**** Available data ****
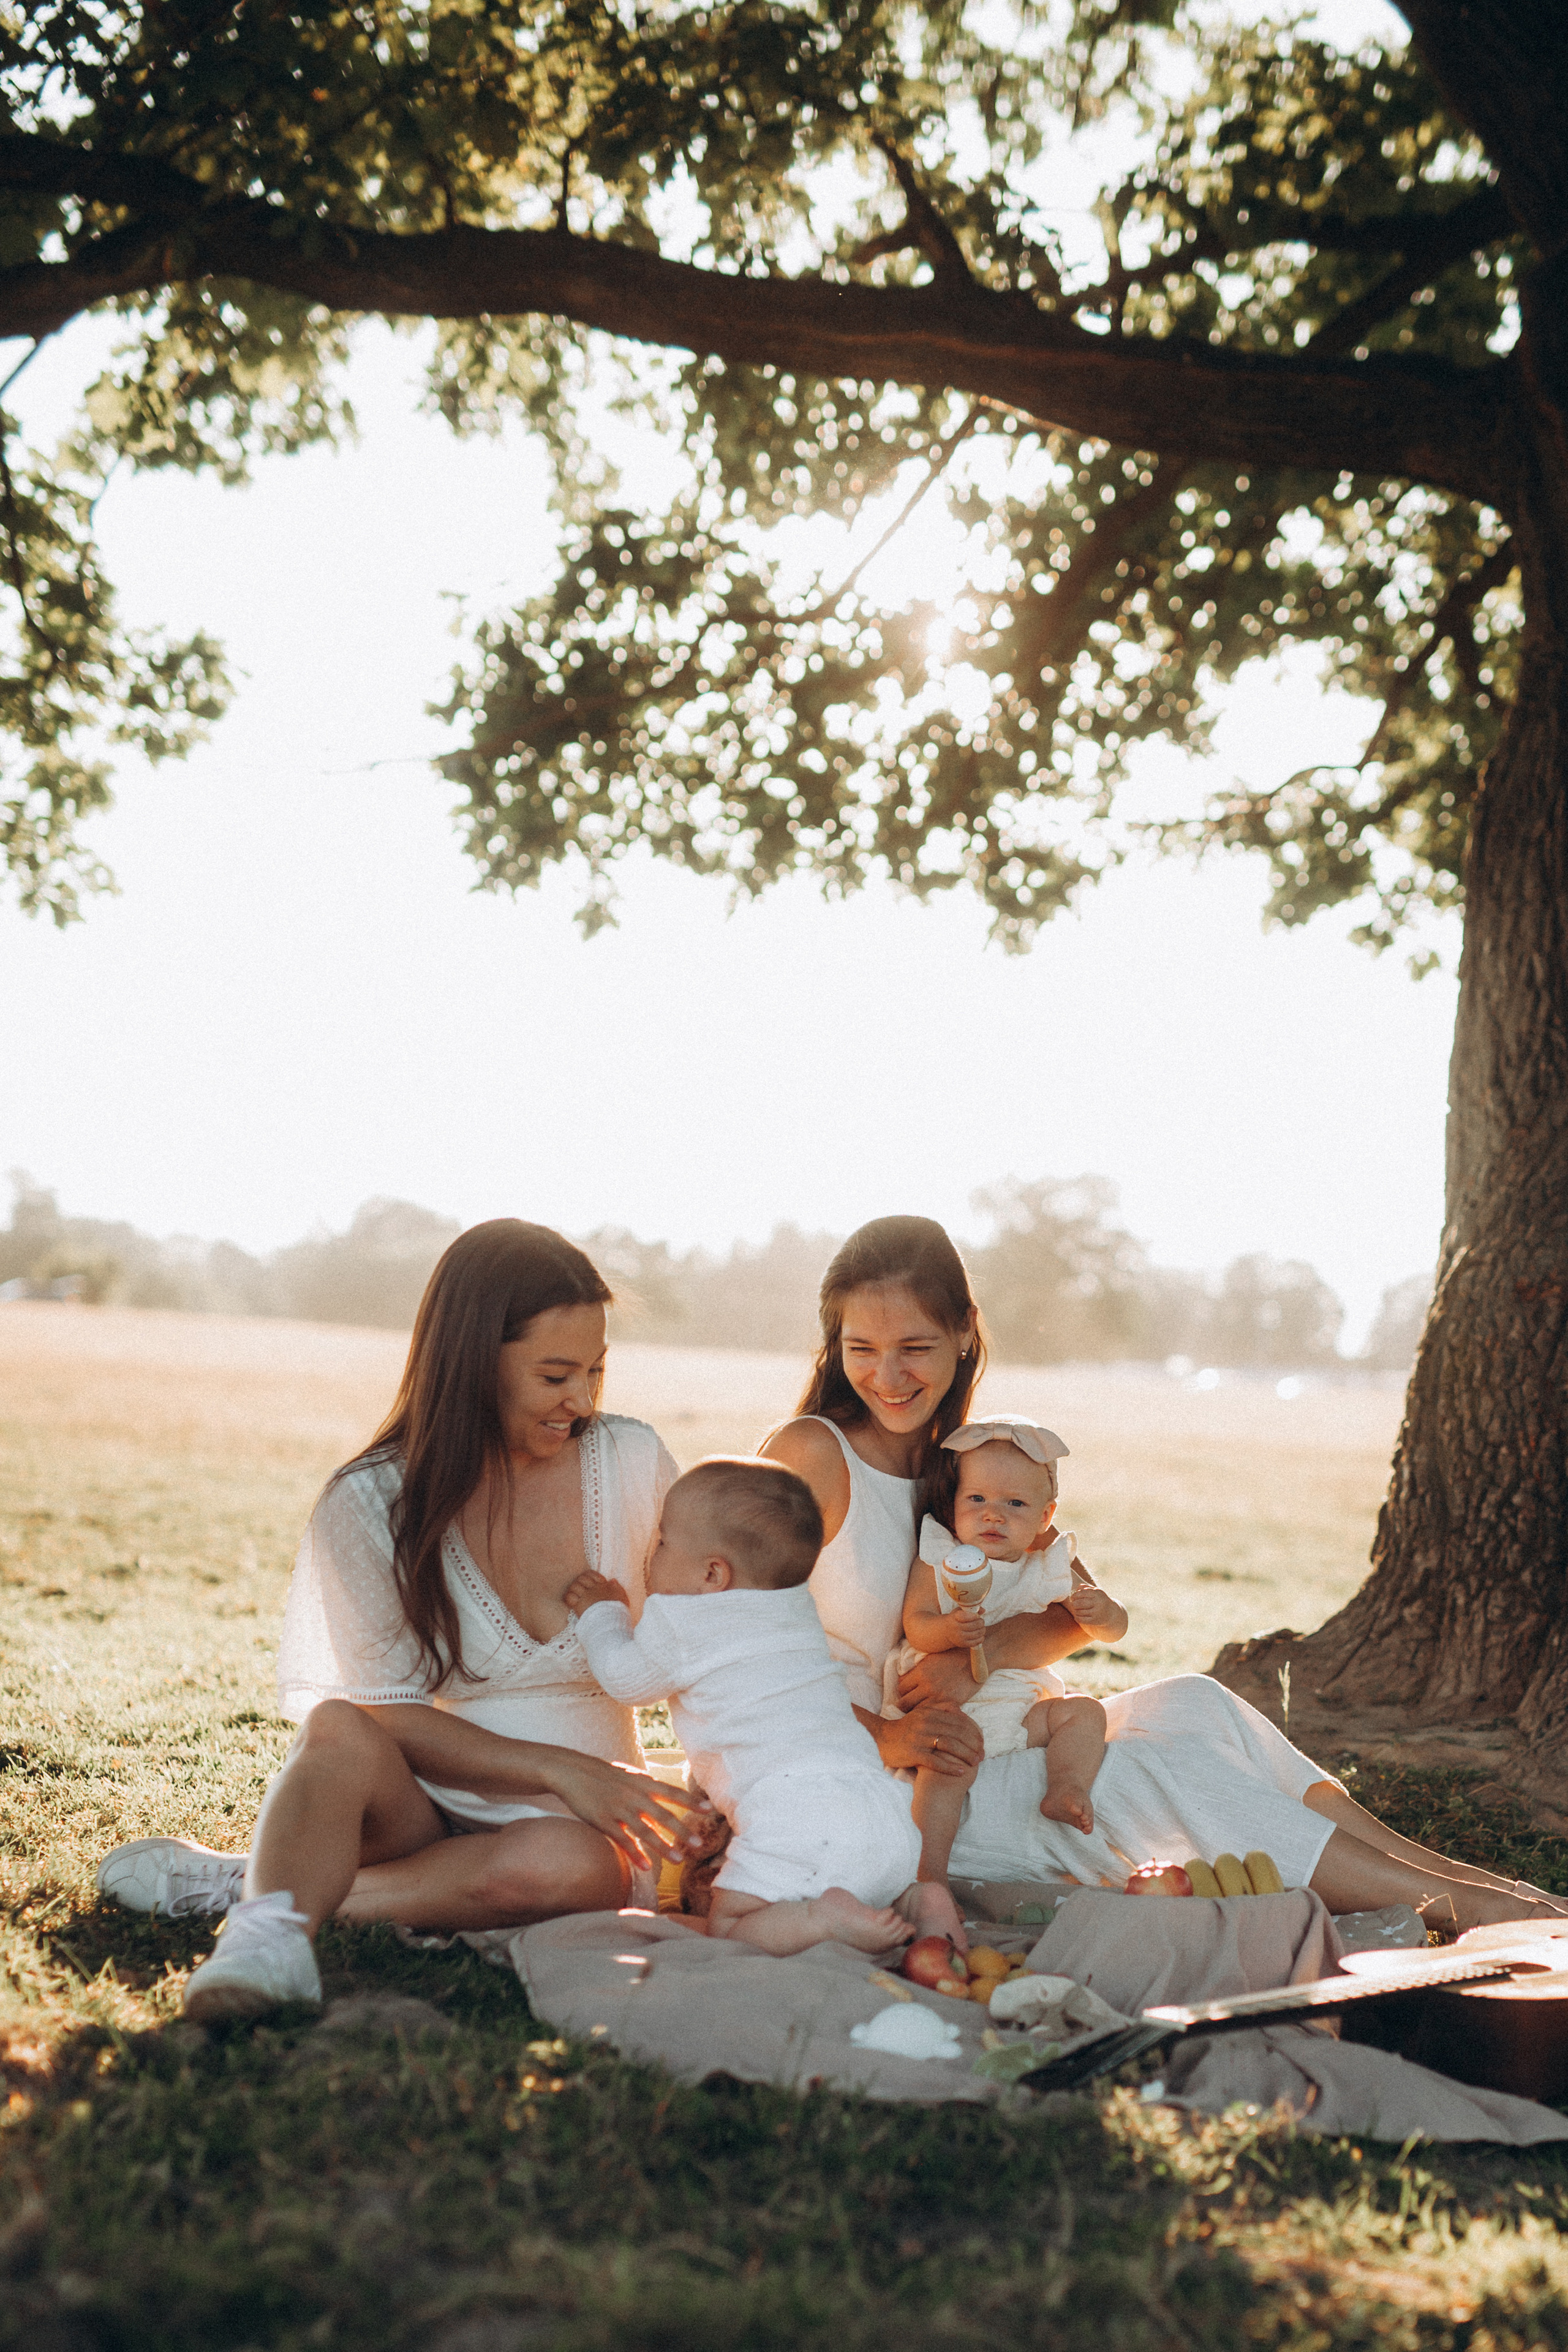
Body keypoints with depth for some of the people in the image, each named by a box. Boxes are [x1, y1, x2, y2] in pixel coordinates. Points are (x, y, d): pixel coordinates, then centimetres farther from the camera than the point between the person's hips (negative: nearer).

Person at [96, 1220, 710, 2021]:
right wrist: (559, 1769, -21)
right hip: (423, 1810, -1)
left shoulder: (631, 1465, -3)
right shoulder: (370, 1505, -8)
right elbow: (391, 1713, -9)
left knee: (569, 1865, -35)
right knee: (340, 1730, -33)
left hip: (574, 1824, 2)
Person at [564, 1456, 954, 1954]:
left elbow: (625, 1678, 23)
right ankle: (911, 1900, -4)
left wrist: (602, 1610, 41)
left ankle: (826, 1919, -23)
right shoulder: (798, 1610, 27)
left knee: (728, 1925, 1)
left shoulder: (679, 1624, 4)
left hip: (796, 1817, -7)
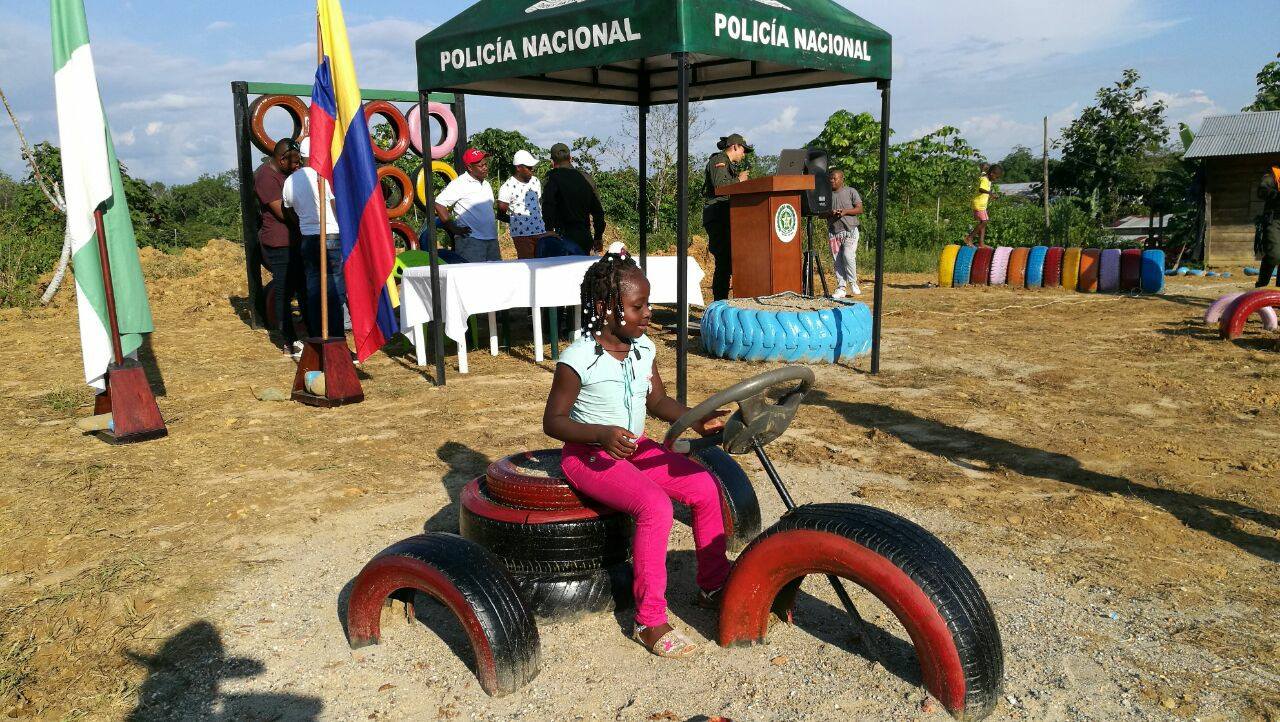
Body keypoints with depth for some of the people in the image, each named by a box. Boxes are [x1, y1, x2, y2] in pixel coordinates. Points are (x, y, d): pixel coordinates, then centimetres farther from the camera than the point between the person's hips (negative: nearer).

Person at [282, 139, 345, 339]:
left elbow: (290, 211, 14)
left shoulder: (290, 181, 7)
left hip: (307, 240, 6)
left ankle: (316, 339, 13)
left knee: (313, 291, 10)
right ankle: (336, 340, -3)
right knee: (334, 292, -3)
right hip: (332, 239, -6)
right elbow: (339, 211, -10)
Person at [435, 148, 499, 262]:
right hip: (470, 240, -8)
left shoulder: (487, 184, 18)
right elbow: (439, 204, -12)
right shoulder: (459, 184, -7)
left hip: (491, 239, 8)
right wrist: (455, 229, -12)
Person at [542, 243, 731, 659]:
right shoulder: (578, 360, -19)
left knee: (705, 487, -7)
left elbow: (657, 400, 14)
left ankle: (713, 586, 14)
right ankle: (650, 621, -14)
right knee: (655, 507, -29)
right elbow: (553, 421, -15)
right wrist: (602, 434, -31)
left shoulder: (643, 348, 2)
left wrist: (694, 420, -4)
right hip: (589, 454, -7)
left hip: (635, 448, 7)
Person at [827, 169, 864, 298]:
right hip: (833, 231, 4)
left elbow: (859, 209, 1)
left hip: (850, 230, -4)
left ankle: (853, 283, 2)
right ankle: (841, 288, 7)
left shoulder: (851, 191, 5)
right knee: (837, 260, 1)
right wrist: (830, 213, -7)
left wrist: (845, 211, -14)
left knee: (848, 256, -18)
****
Update the records by replacing "centimetres" with "centimeters" wherever it occurs, leaving all else unchanged, and omit the pictures from your answer.

Body keypoints with depth for some of the people in the image, each named by a box. Boxes are [x1, y1, x2, y2] in pixel coordinates. Points are (x, y, d): pixel coordinates, then centimeters farther from the camera than the point between the person's hips (negative: nearer).

Person at [96, 1220, 710, 2021]:
right wrist: (559, 1769, -21)
right hip: (423, 1810, -1)
left shoulder: (631, 1465, -3)
right shoulder: (370, 1505, -8)
right elbow: (391, 1713, -9)
left knee: (569, 1865, -35)
right knee: (340, 1730, -33)
left hip: (574, 1824, 2)
Person at [564, 1456, 954, 1954]:
left elbow: (625, 1678, 23)
right ankle: (911, 1900, -4)
left wrist: (602, 1610, 41)
left ankle: (826, 1919, -23)
right shoulder: (798, 1610, 27)
left knee: (728, 1925, 1)
left shoulder: (679, 1624, 4)
left hip: (796, 1817, -7)
Body keypoints with depth for some of the people in the image, each named by a box. Boxes are [x1, y1, x2, y2] in pixel coordinates. Points are (x, y, d): pixel coordinates, then centimeters farther from the camera than the point between the person's hips (negative: nearer).

Person at [282, 139, 345, 339]:
left elbow: (290, 211, 14)
left shoulder: (290, 181, 7)
left hip: (307, 240, 6)
left ankle: (316, 339, 13)
left knee: (313, 291, 10)
right ankle: (336, 340, -3)
right knee: (334, 292, -3)
right hip: (332, 239, -6)
right elbow: (339, 211, -10)
Person at [435, 148, 499, 262]:
right hip: (470, 240, -8)
left shoulder: (487, 184, 18)
right elbow: (439, 204, -12)
right shoulder: (459, 184, -7)
left hip: (491, 239, 8)
right wrist: (455, 229, -12)
Person at [542, 243, 731, 659]:
right shoulder: (578, 360, -19)
left knee: (705, 487, -7)
left elbow: (657, 400, 14)
left ankle: (713, 586, 14)
right ankle: (650, 621, -14)
right knee: (655, 507, -29)
right elbow: (553, 421, -15)
right wrist: (602, 434, -31)
left shoulder: (643, 348, 2)
left wrist: (694, 420, -4)
right hip: (589, 454, -7)
left hip: (635, 448, 7)
Person at [827, 169, 864, 298]:
right hip: (833, 231, 4)
left elbow: (859, 209, 1)
left hip: (850, 230, -4)
left ankle: (853, 283, 2)
right ankle: (841, 288, 7)
left shoulder: (851, 191, 5)
right knee: (837, 260, 1)
right wrist: (830, 213, -7)
left wrist: (845, 211, -14)
left knee: (848, 256, -18)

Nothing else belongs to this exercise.